- SOURCE TEXT
## START
Now, imagine that your big hit becomes a marker for a whole generation, that it inspires a musical trend that lasts decades, that it causes actual rioting.
Imagine that it's a record that literally everyone in the Western Hemisphere knows, that sixty-five years and counting after its release is still instantly recognisable.
When your big hit is that big, where do you go from there?
What can you do next?
For a while, before leaving Essex Records, Bill Haley had wanted to record a song called Rock Around the Clock.
It had been passed to him by Jimmy Myers, one of the song's two credited writers, but for some reason Dave Miller, Haley's producer, didn't want Haley to record it, to the extent that Haley claimed that a couple of times he'd brought the sheet music into the studio and Miller had ripped it up rather than let him record the song.
According to John Swenson's biography of Haley, Miller and Myers knew each other and didn't get on, which might be the case.
But it might also just be as simple as Rock Around the Clock being very derivative.
In particular, the lyrics owed more than a little to Wynoni Harris's Around the Clock Blues, and indeed, even the title Rock Around the Clock had already been used four years earlier by Hal Singer.
## END
- SOURCE DATA
## START
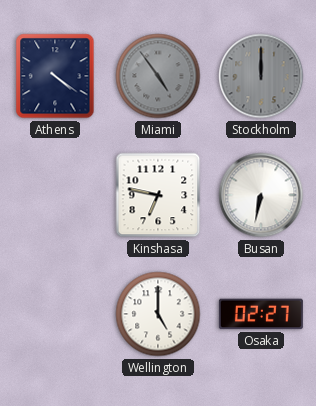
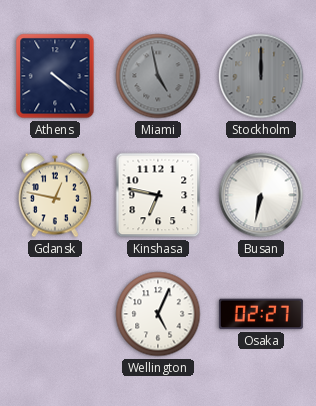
Miami: 4:54 -> 4:58
Gdansk: none -> 12:47
Wellington: 5:00 -> 5:04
## END
- CHALLENGES
**1.** In the passage about Rock Around the Clock, retype the stretch from "For a while, before" through "be the case.".
**2.** According to the passage about Rock Around the Clock, who had used that title four years earlier?

- TASK RESPONSES
**1.**
For a while, before leaving Essex Records, Bill Haley had wanted to record a song called Rock Around the Clock.
It had been passed to him by Jimmy Myers, one of the song's two credited writers, but for some reason Dave Miller, Haley's producer, didn't want Haley to record it, to the extent that Haley claimed that a couple of times he'd brought the sheet music into the studio and Miller had ripped it up rather than let him record the song.
According to John Swenson's biography of Haley, Miller and Myers knew each other and didn't get on, which might be the case.

**2.** Hal Singer